Il faut surtout s’imaginer la petite mamie de soixante-cinq ans qui vient me voir ensuite et qui me parle pendant vingt minutes (je n’invente rien) en me disant “Oh mais quand même, vous avez été méchante avec lui, vous avez dû le vexer… Il faut comprendre, c’est un compliment, qu’on vous trouve jolie. Vous le regretterez, quand vous aurez mon âge et que plus personne ne vous trouvera jolie”. Et moi d’expliquer. Vous trouvez ça normal que je me fasse emmerder tous les jours quand je sors de chez moi ? Vous trouvez ça normal que toutes les filles de quinze à quarante ans tiennent compte de cette menace-là ? Il faudrait que je fasse comme si j’entendais rien ou que je sois gentille avec lui par peur de le “vexer” ? Et puis je suis pas d’accord avec vous, je ne suis pas une enveloppe physique jolie ou moche, et je ne veux pas être définie par ça ; j’en ai marre que ça entre en ligne de compte avant la personne que je suis, mes capacités intellectuelles ou professionnelles, ma volonté personnelle sur ma manière d’entrer en relation avec les gens qui m’entourent. Mon identité est pas définie par le fait que j’ai des seins et que j’aie vingt ans, je suis quand même un peu plus que ça ! Je voudrais juste qu’on me laisse tranquille quand je me balade dans la rue, merde à la fin !

J’allais écrire que je sais pas trop quoi en penser, mais en fait, si. Depuis quelques mois, c’est tolérance zéro. Le premier qui m’emmerde, je lui crie dessus jusqu’à ce qu’il se casse. La majorité des relous n’a même pas envisagé que la fille-cible puisse ne pas être d’accord ; au moindre cri, il se casse en courant, tout penaud. C’est très amusant. J’ai pas envie d’être gentille, j’ai pas envie d’être dans le rôle de la fille qui explique gentiment au gars qu’il est relou et pourquoi c’est pas trop choupi de faire chier les meufs dans la rue ou ailleurs.

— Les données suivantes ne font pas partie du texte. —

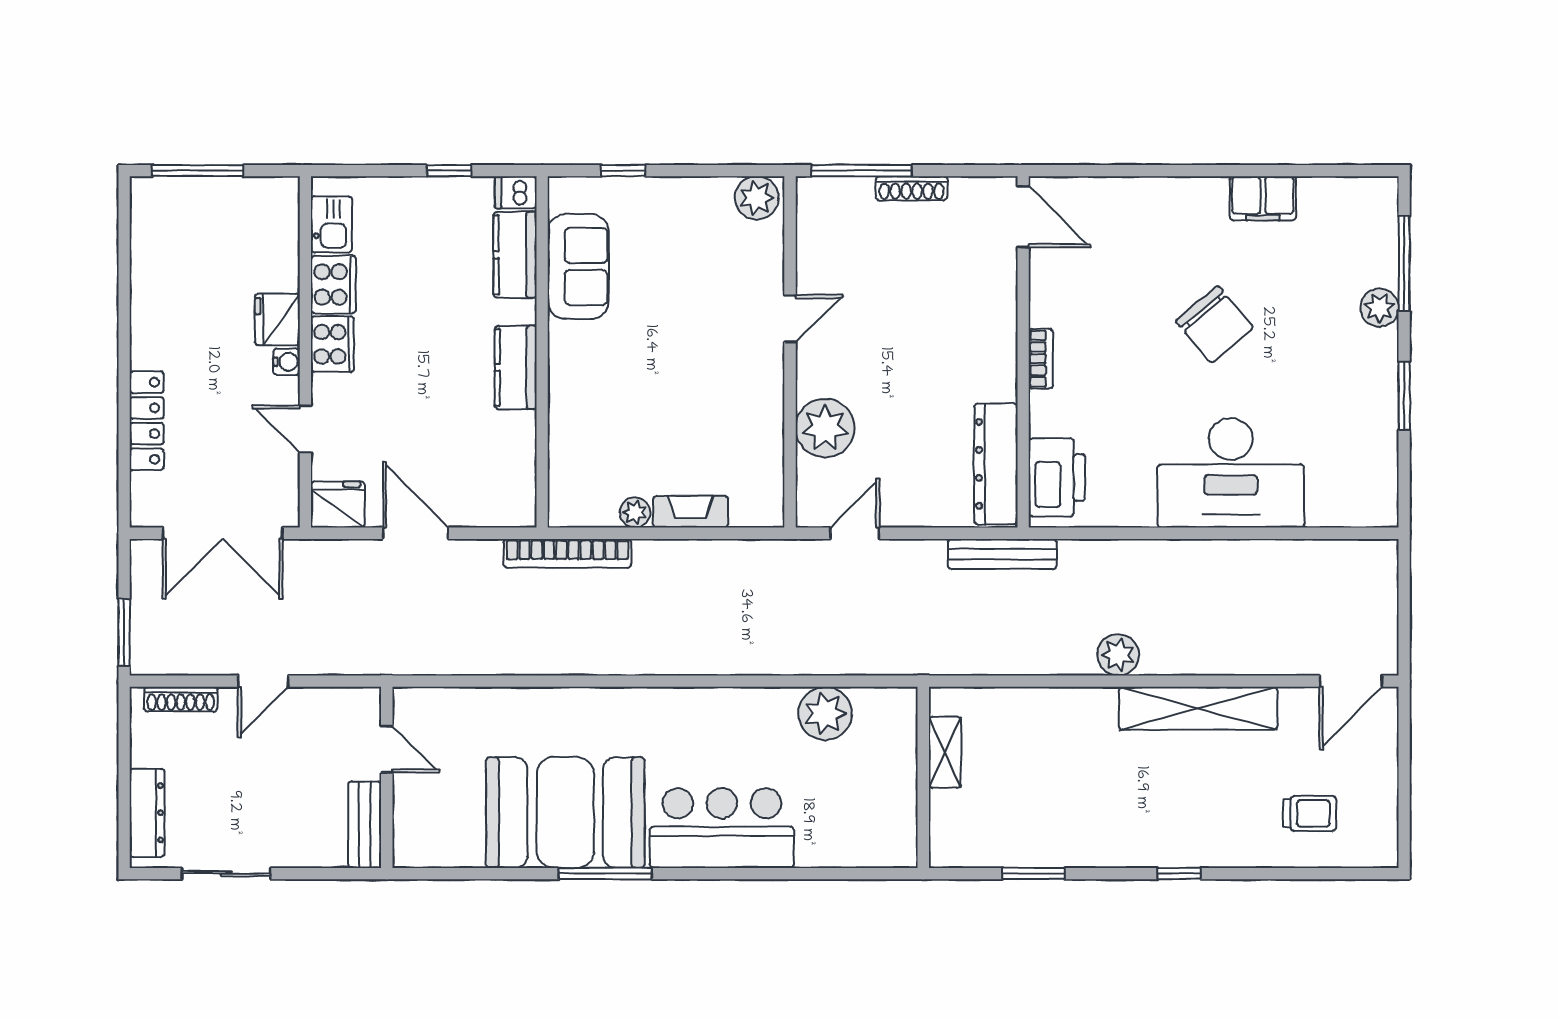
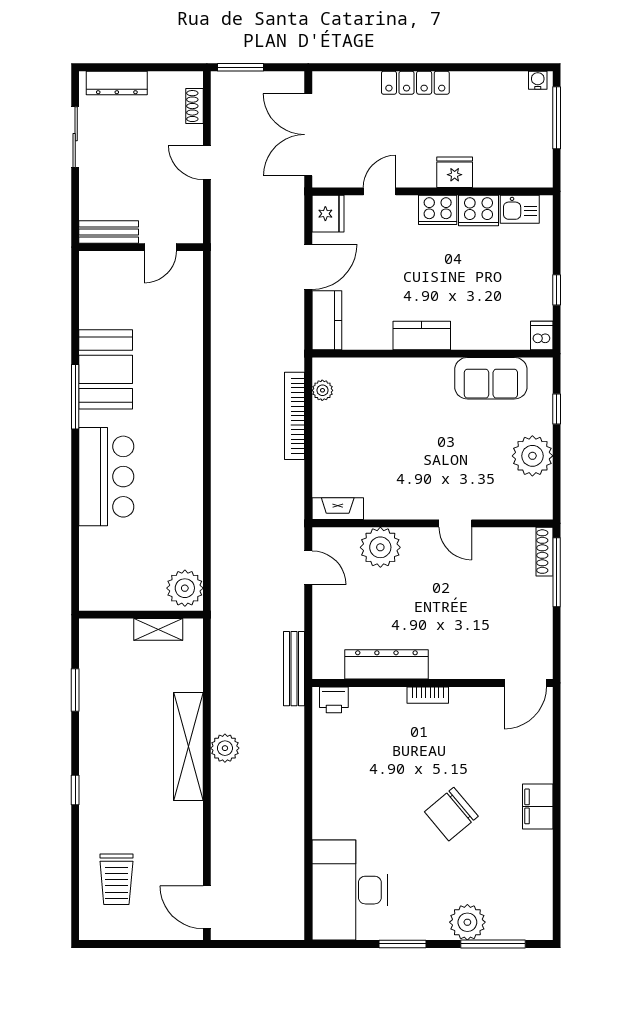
shoe rack: (912, 188) -> (544, 552), moved
plant: (757, 198) -> (532, 456), moved, width x1.36, depth x1.36
filing cabinet: (1263, 198) -> (538, 806), moved
kitchen counter: (515, 255) -> (327, 320), moved, turned 90
plant: (1379, 308) -> (467, 922), width x1.36, depth x1.36
water cooler: (287, 362) -> (538, 80), moved, turned 180
locker: (147, 421) -> (415, 83), moved
dresser: (996, 464) -> (386, 664), moved
desk: (1231, 473) -> (350, 890), moved
printer: (1057, 477) -> (334, 700), width x0.53, depth x0.68
plant: (635, 512) -> (322, 390), moved
fireplace: (691, 512) -> (338, 509), moved, turned -90
bookcase: (567, 553) -> (295, 416), moved
shoe rack: (181, 699) -> (195, 106), width x0.70
shelving: (1198, 708) -> (188, 746), moved
plant: (825, 713) -> (185, 588), moved
booth: (565, 813) -> (106, 369), width x0.73, depth x0.70
trolley: (1310, 813) -> (116, 879), width x1.36, depth x1.39

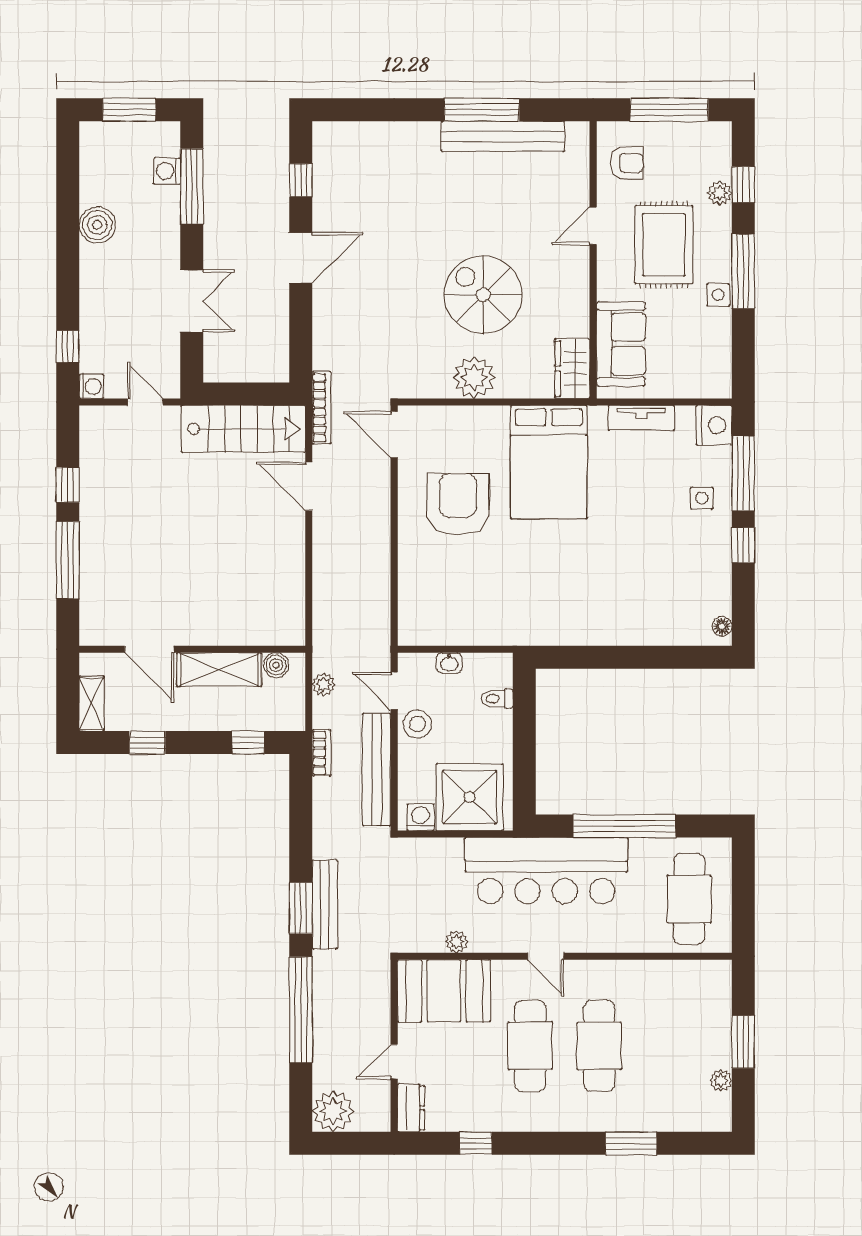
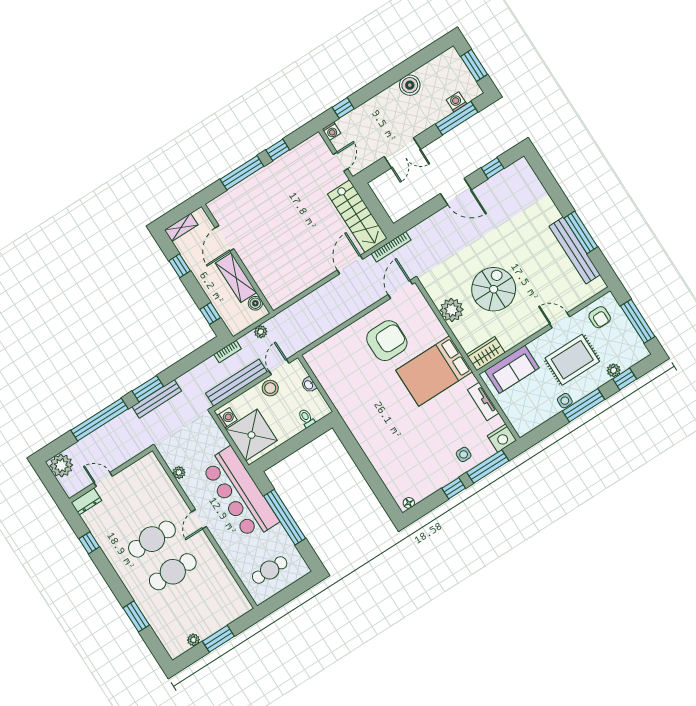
cafe table: (689, 899) -> (270, 570), width x0.73, depth x0.74
booth: (444, 991) -> (152, 482), removed

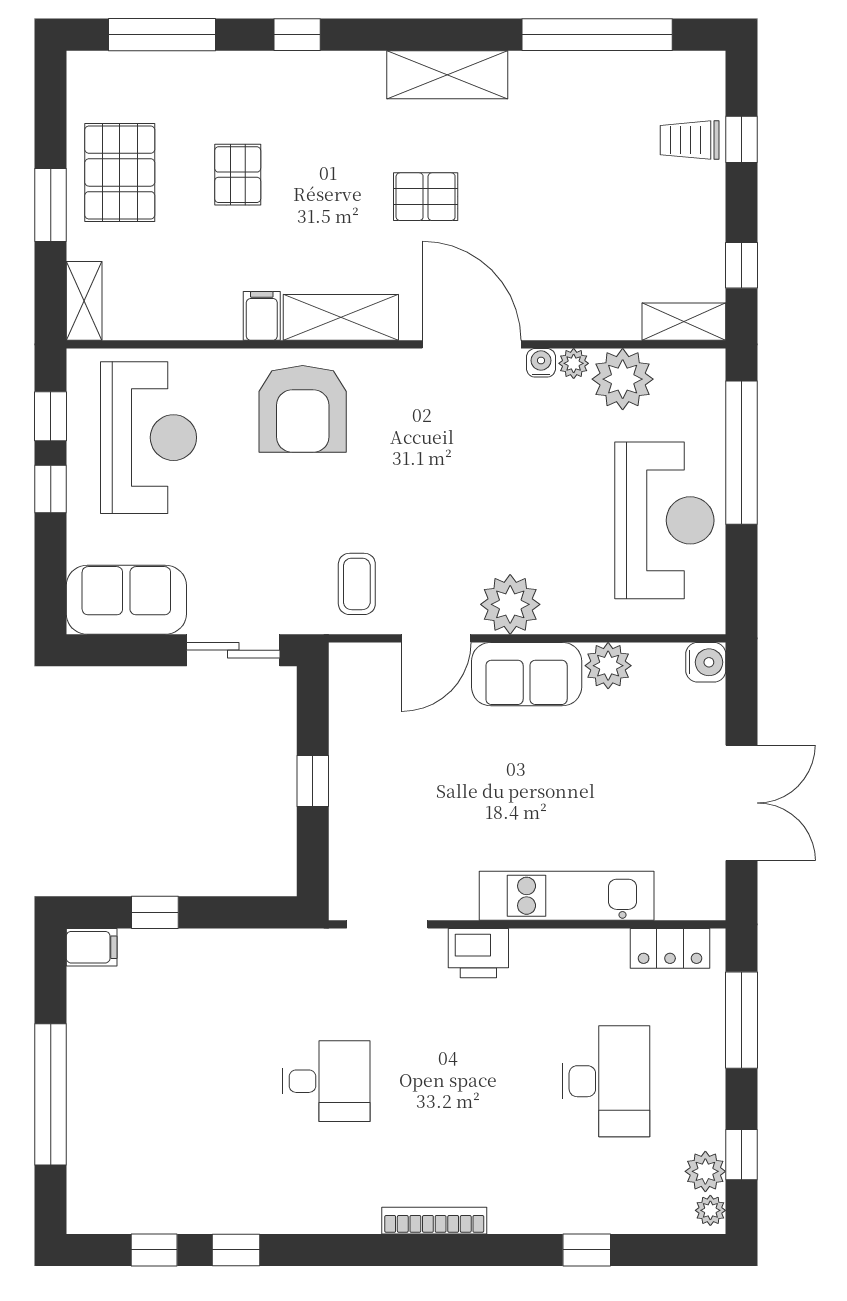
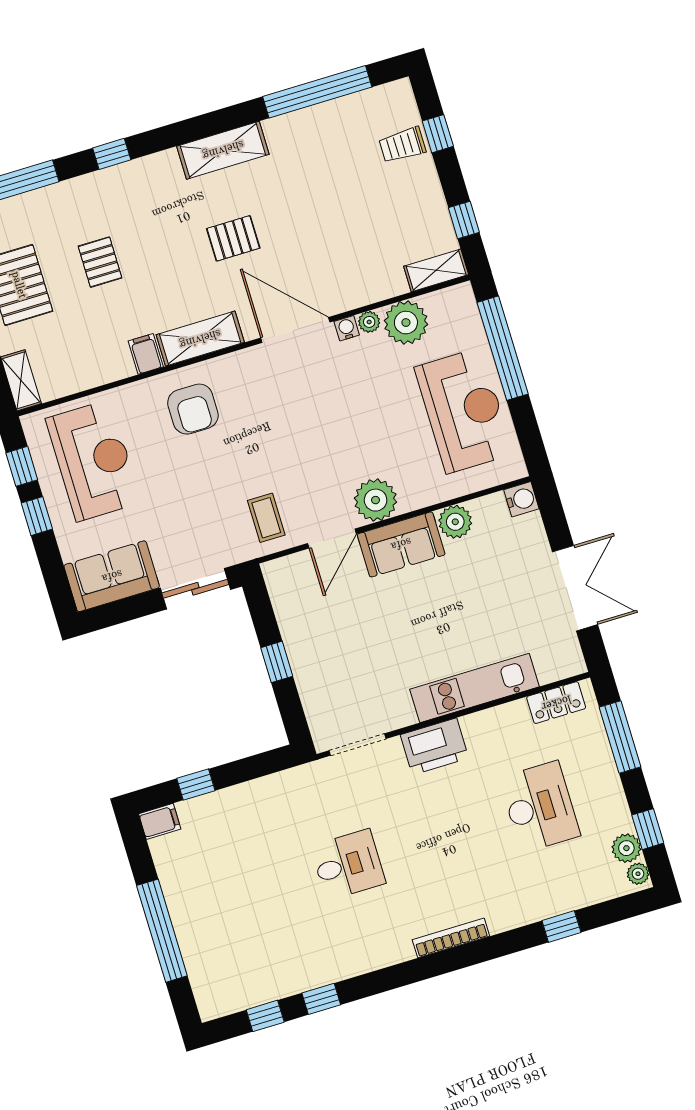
armchair: (303, 409) -> (193, 409), width x0.73, depth x0.73
printer: (478, 953) -> (434, 746), width x1.37, depth x1.19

Je veux pas faire de généralité ni dire à qui que ce soit quoi faire. Mais si tu es un mec, tu n’as peut-être pas conscience de ce problème : les filles, en ville, se font emmerder en permanence, et pour la plupart de celles que je connais, c’est source d’une grande souffrance, peur, rasage de murs, changement de la façon se s’habiller et de se percevoir, etc. Si tu es une fille, je peux partager mon opinion et mon expérience avec toi et te dire que quelque soit ton âge ou ton apparence, tu as la capacité de prendre conscience que cette situation n’est pas normale, la capacité et le droit de te sentir en colère par rapport à ça, et mon soutien et mon amitié quand tu balances une remarque bien sentie au relou qui s’autorise à te soûler ou que tu te défends physiquement face à une situation d’agression.